WHAT IS REQUIRED
Transcribe exactly, and only, the lines from the one containing "This document pairs" through the end of the material.

DATA EXTRACT
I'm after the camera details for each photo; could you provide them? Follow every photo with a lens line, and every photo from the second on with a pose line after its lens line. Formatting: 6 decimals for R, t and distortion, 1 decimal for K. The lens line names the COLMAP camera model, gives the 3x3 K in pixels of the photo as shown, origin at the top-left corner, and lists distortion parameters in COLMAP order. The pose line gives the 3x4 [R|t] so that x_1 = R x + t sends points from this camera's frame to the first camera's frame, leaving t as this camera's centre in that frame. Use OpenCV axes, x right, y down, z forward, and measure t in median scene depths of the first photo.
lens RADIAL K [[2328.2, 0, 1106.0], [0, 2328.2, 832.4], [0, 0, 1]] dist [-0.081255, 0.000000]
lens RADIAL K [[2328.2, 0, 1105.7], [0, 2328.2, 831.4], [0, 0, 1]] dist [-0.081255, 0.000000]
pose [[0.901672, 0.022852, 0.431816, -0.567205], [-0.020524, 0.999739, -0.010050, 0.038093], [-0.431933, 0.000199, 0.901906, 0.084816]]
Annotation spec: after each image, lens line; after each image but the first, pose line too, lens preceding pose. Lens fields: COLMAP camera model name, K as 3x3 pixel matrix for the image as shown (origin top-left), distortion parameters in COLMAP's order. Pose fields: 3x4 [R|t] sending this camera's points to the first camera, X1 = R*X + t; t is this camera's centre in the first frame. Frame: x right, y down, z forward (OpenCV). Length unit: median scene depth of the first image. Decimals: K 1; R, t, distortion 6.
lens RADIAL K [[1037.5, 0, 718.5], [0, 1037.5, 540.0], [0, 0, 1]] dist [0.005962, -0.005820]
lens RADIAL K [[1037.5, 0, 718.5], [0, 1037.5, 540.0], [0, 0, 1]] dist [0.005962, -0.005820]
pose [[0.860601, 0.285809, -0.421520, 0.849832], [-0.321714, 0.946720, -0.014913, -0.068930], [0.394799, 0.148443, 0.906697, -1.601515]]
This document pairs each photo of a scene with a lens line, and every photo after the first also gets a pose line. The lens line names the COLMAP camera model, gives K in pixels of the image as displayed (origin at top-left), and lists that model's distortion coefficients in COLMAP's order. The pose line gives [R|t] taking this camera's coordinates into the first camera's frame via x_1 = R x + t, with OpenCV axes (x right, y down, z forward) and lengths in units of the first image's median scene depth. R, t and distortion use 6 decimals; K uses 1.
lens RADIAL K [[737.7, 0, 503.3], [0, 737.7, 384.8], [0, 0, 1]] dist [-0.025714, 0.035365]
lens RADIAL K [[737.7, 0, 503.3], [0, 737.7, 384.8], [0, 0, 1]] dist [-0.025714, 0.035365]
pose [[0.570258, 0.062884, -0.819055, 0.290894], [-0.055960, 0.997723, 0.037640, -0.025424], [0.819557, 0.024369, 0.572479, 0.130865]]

ANSWER SPACE
This document pairs each photo of a scene with a lens line, and every photo after the first also gets a pose line. The lens line names the COLMAP camera model, gives K in pixels of the image as displayed (origin at top-left), and lists that model's distortion coefficients in COLMAP's order. The pose line gives [R|t] taking this camera's coordinates into the first camera's frame via x_1 = R x + t, with OpenCV axes (x right, y down, z forward) and lengths in units of the first image's median scene depth. R, t and distortion use 6 decimals; K uses 1.
lens RADIAL K [[737.7, 0, 503.3], [0, 737.7, 384.8], [0, 0, 1]] dist [-0.025714, 0.035365]
lens RADIAL K [[737.7, 0, 503.3], [0, 737.7, 384.8], [0, 0, 1]] dist [-0.025714, 0.035365]
pose [[0.570258, 0.062884, -0.819055, 0.290894], [-0.055960, 0.997723, 0.037640, -0.025424], [0.819557, 0.024369, 0.572479, 0.130865]]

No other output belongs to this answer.